To do:
1/ In the impact driver text, what is placed between the step difference portion 51b of the ring gear and the step difference portions 70a of the inner cover?
2/ Render every line of the darktable entries as a Markdown table with the columns Row and Line, numbering the rows and skipping any blank lines. Leave the pictures out of your answer.

Text:
┄┄┄┄┄┄

As illustrated in FIG. 3, on the outer circumferential surface of the ring gear 51, a step difference portion 51b is formed over the entire circumference of the outer circumferential surface. At two positions on the outer circumferential surface of the inner cover 70, step difference portions 70a having the same height as that of the step difference portion 51b are formed (in FIG. 3, only one of the step difference portion 70a is illustrated). As illustrated in FIG. 2, the ring gear 51 is fitted into the inside of the inner cover 70, and an area of the outer circumferential surface of the ring gear 51 where no step difference portion 51b is formed is made in contact with the inner circumferential surface of the inner cover 70. On the other hand, an area of the outer circumferential surface of the ring gear 51 where the step difference portion 51b is formed, that is, an upper surface of the step difference portion 51b, and upper surfaces of the step difference portions 70a of the inner cover 70 are made in contact with the inner circumferential surface of the case 33. Moreover, an O-ring 83 is placed between the step difference portion 51b of the ring gear 51 and the step difference portions 70a of the inner cover 70. This O-ring 83 is appressed to the outer circumferential surface of the ring gear 51 and the inner circumferential surface of the case 33 so that air and grease are prevented from leaking through a gap between the upper surfaces of the step difference portions 51b, 70a and the inner circumferential surface of the case 33.

In an impact driver 1 constructed as described above, the air inside the case 33, which is expanded due to heat generated by the reducer mechanism 31 and the impact mechanism 32 during their operations, is released to the outside of the case 33 through the air release passage. In this case, since most of the air release passage is composed of the through holes 77, 74 and 82, the flow resistance of the air release passage is small so that the air inside the case 33 is smoothly released. In addition, since the through holes 77, 74 and 82 forming most part of the air release passage are disposed on one straight line, the flow resistance of the air release passage is made further smaller, and the air inside the case 33 is released further smoothly. Moreover, since the felt member 75 is disposed between the through holes 74 and 77 forming the air release passage, grease stocked in the concave portion 73 is prevented from leaking.

┄┄┄┄┄┄

Exercise material:
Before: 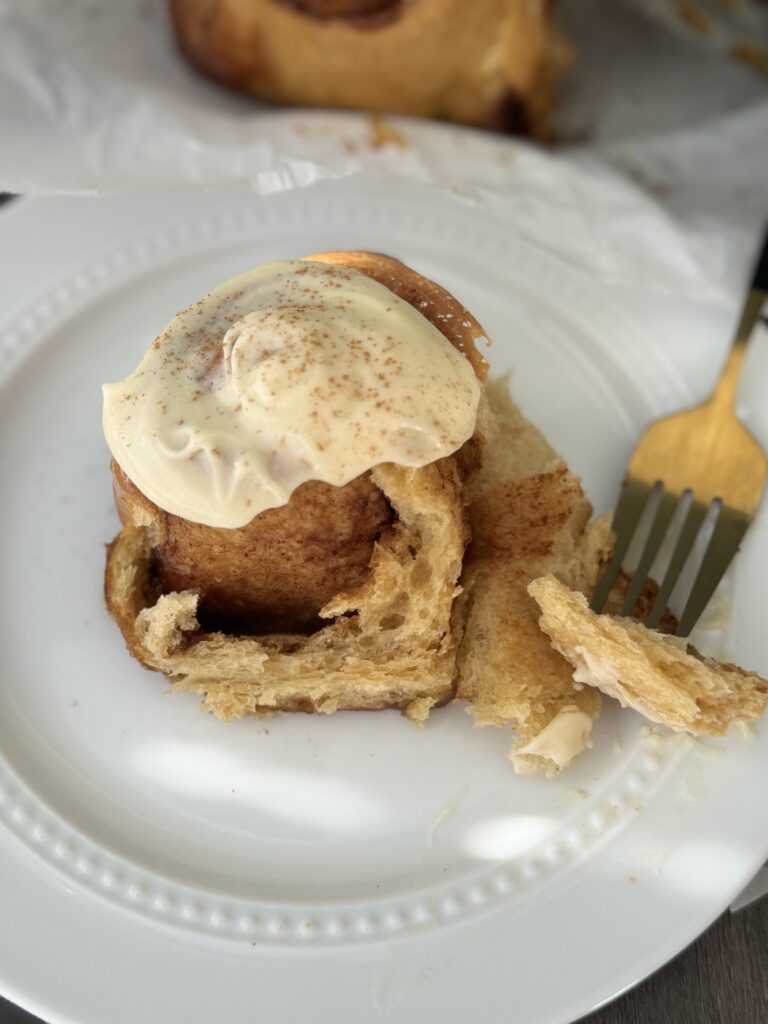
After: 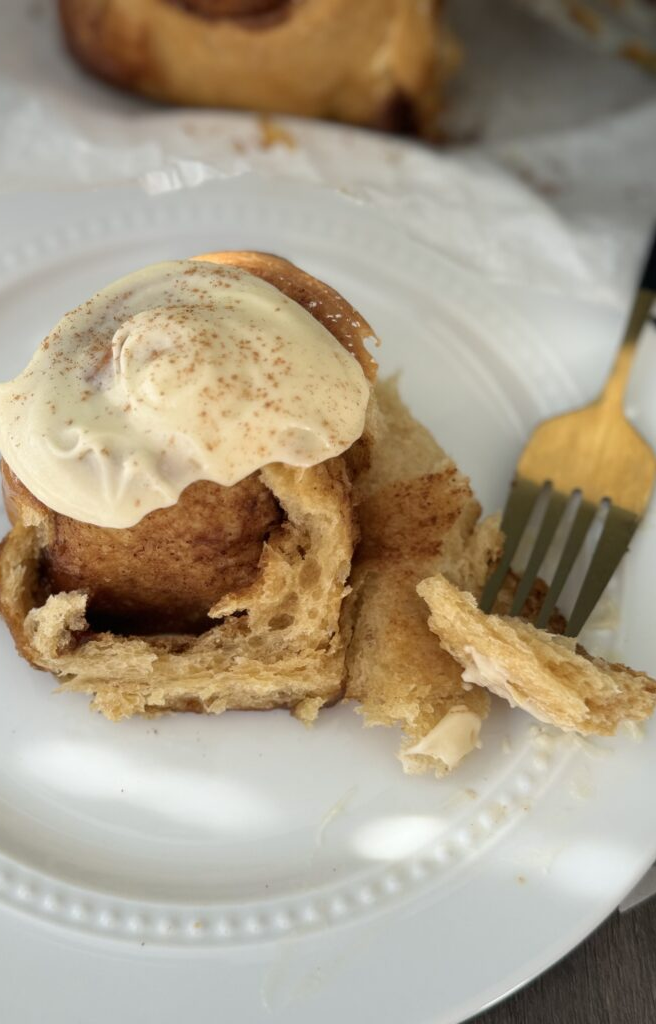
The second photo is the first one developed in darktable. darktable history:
crop and rotate: left 14.522%
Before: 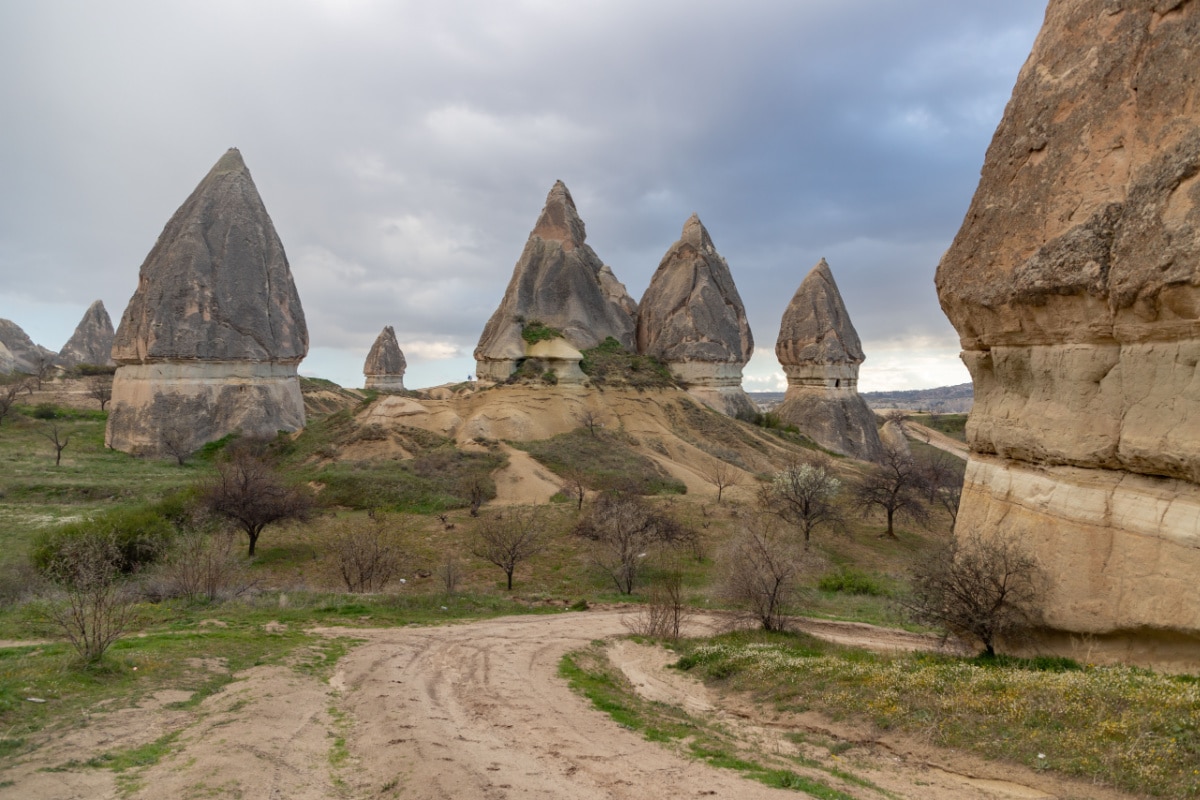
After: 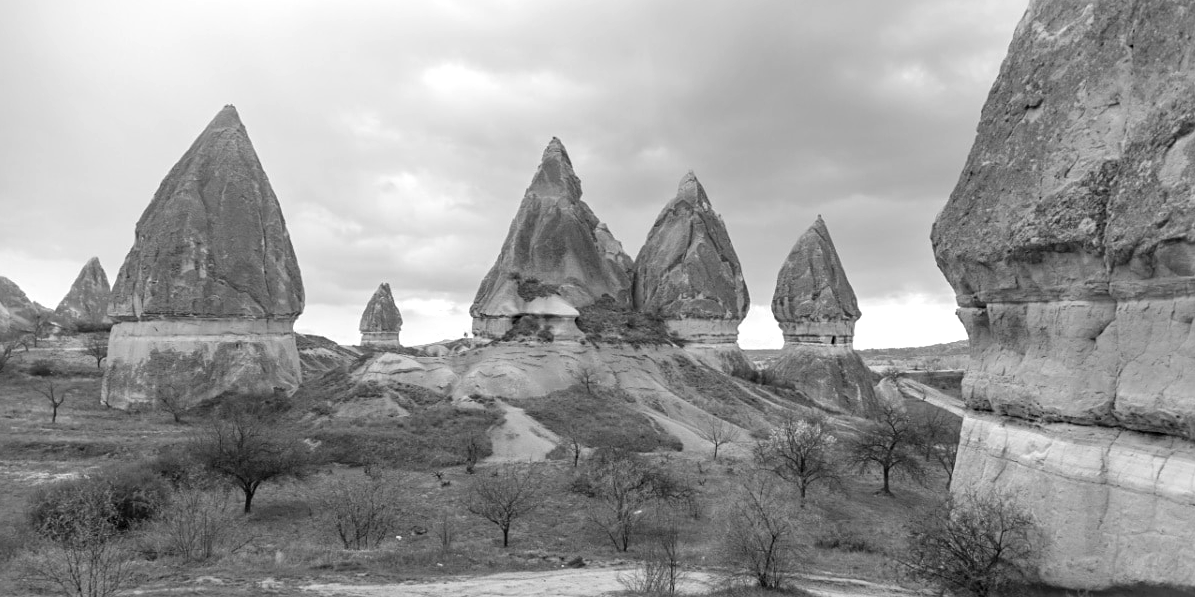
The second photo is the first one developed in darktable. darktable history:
sharpen: amount 0.2
monochrome: a 1.94, b -0.638
exposure: black level correction 0, exposure 0.5 EV, compensate exposure bias true, compensate highlight preservation false
crop: left 0.387%, top 5.469%, bottom 19.809%
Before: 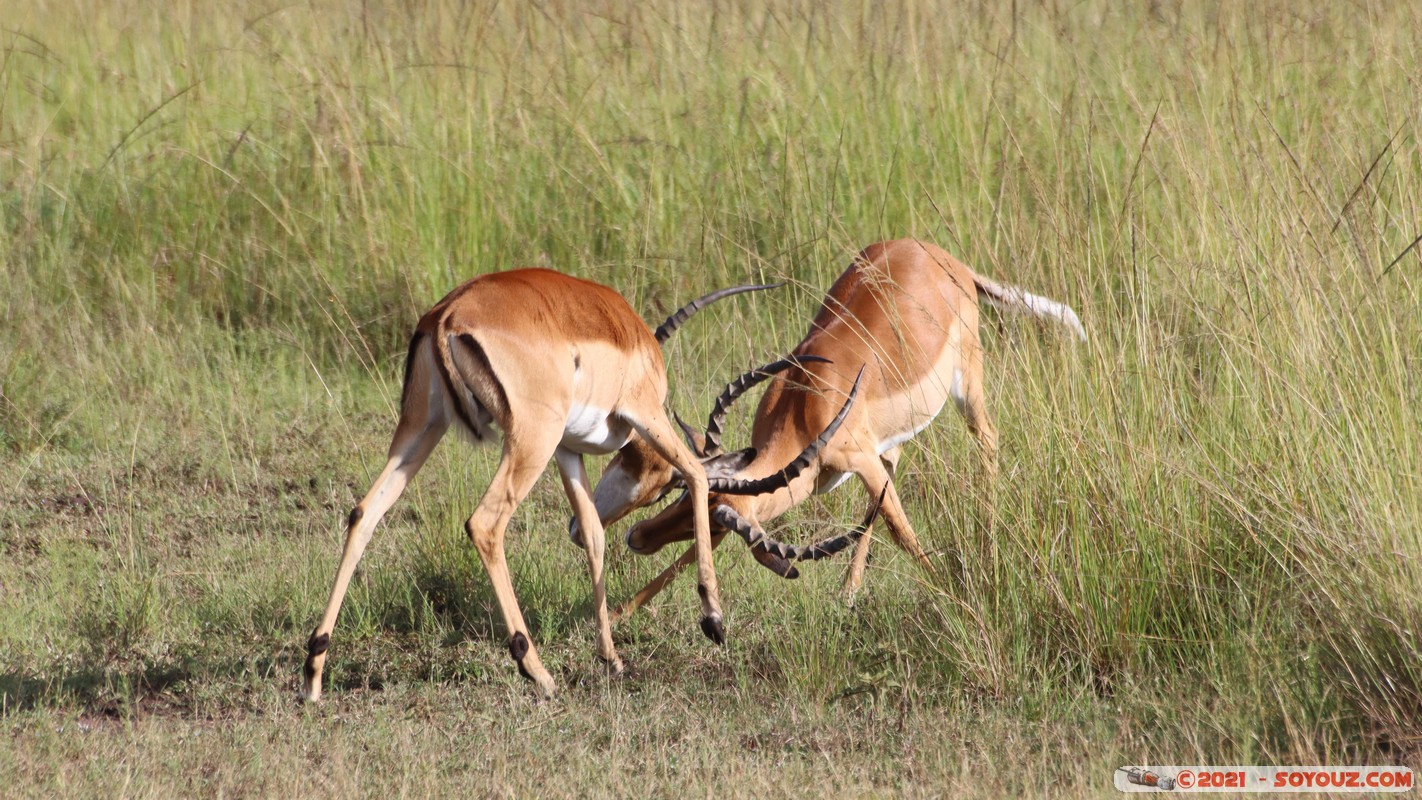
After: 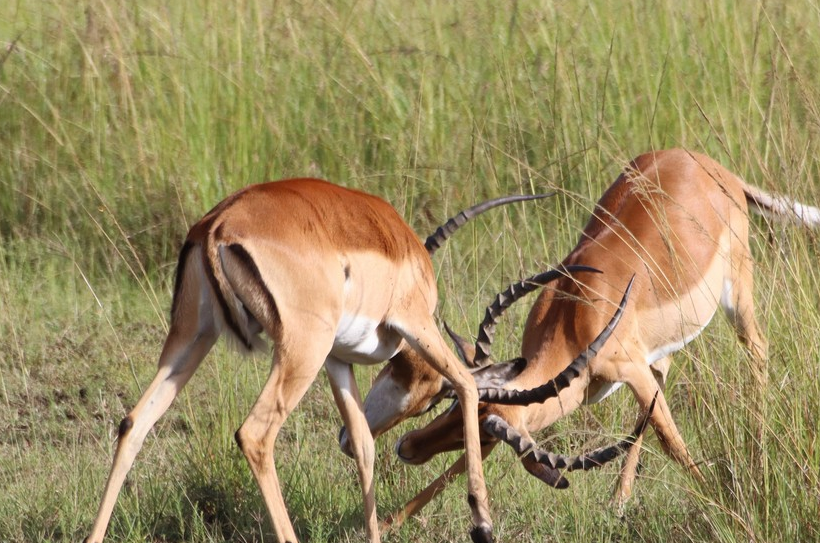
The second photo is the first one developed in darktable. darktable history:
crop: left 16.198%, top 11.25%, right 26.121%, bottom 20.838%
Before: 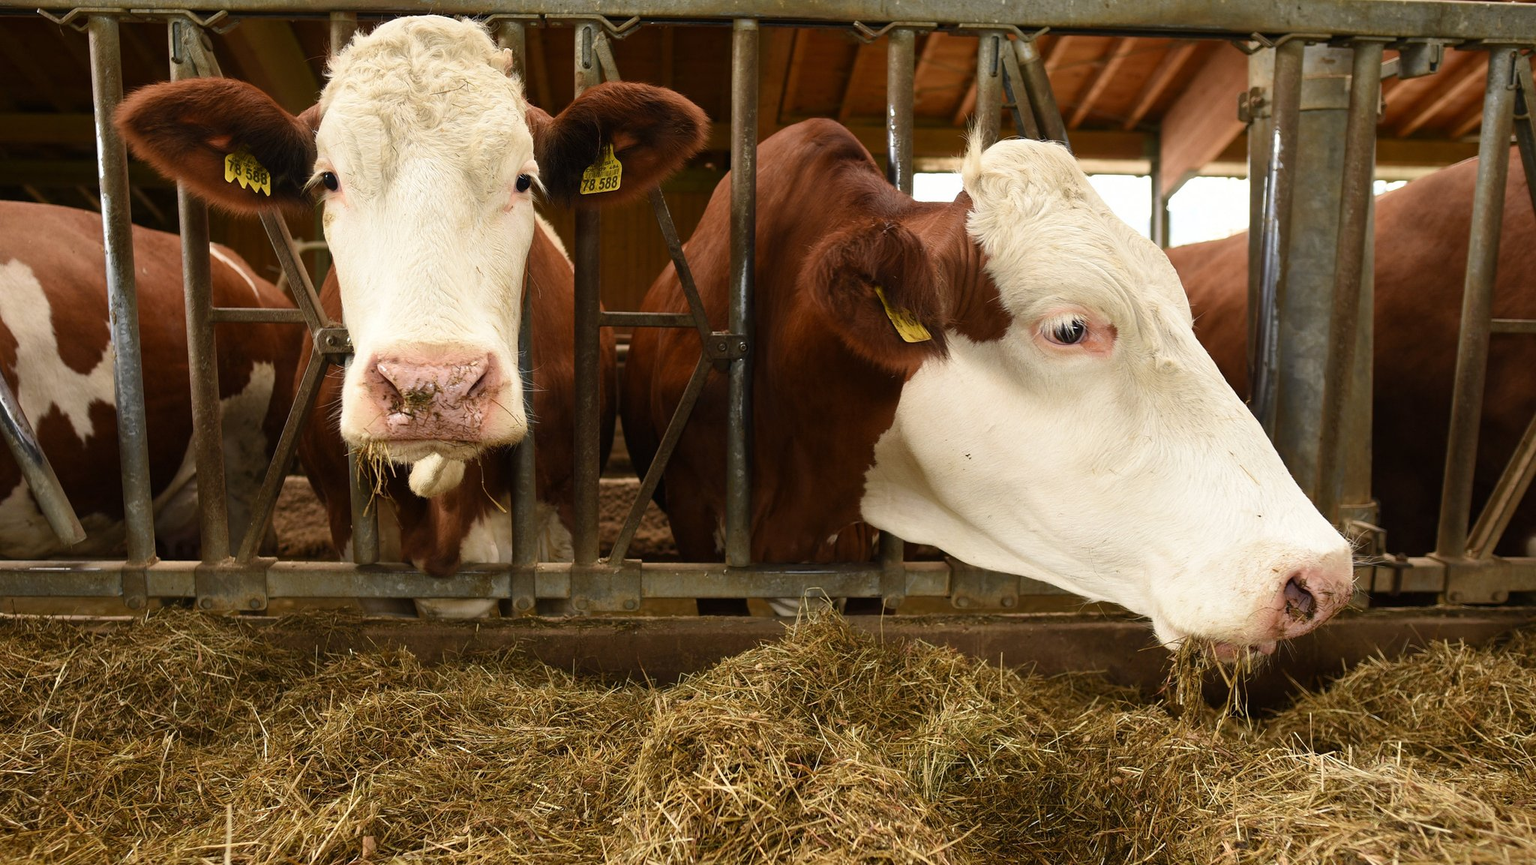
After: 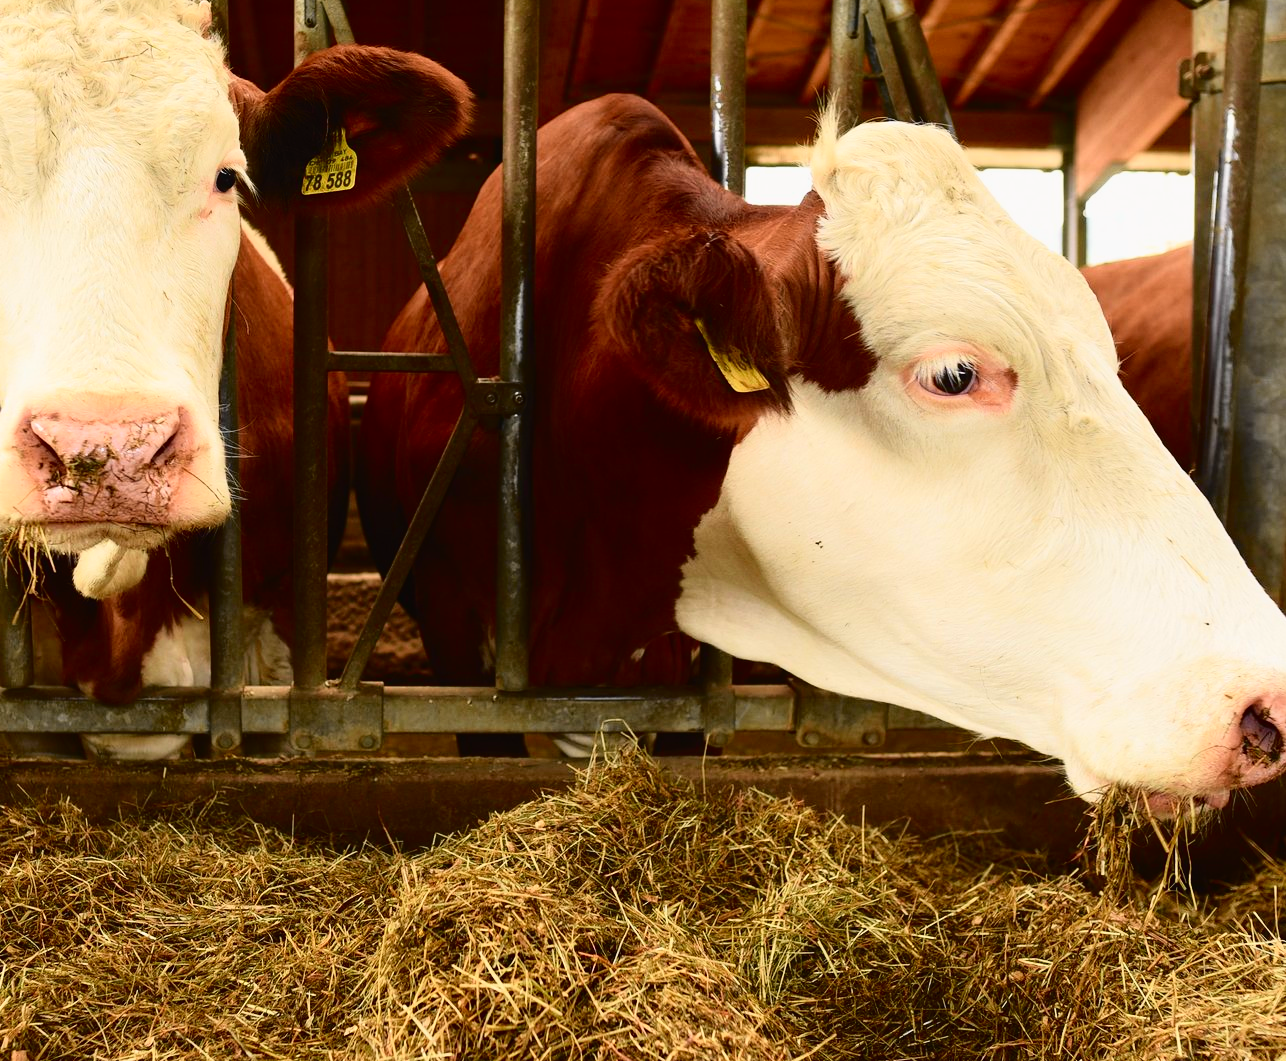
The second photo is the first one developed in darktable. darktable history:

┄┄┄┄┄┄

Worked answers:
1/ An O-ring 83.

2/
| Row | Line |
|---|---|
| 1 | Before:  |
| 2 | After:  |
| 3 | The second photo is the first one developed in darktable. darktable history: |
| 4 | crop and rotate: left 14.522% |
| 5 | Before:  |
| 6 | After:  |
| 7 | The second photo is the first one developed in darktable. darktable history: |
| 8 | sharpen: amount 0.2 |
| 9 | monochrome: a 1.94, b -0.638 |
| 10 | exposure: black level correction 0, exposure 0.5 EV, compensate exposure bias true, compensate highlight preservation false |
| 11 | crop: left 0.387%, top 5.469%, bottom 19.809% |
| 12 | Before:  |
| 13 | After:  |
| 14 | The second photo is the first one developed in darktable. darktable history: |
| 15 | crop: left 16.198%, top 11.25%, right 26.121%, bottom 20.838% |
| 16 | Before:  |
| 17 | After:  |
| 18 | The second photo is the first one developed in darktable. darktable history: |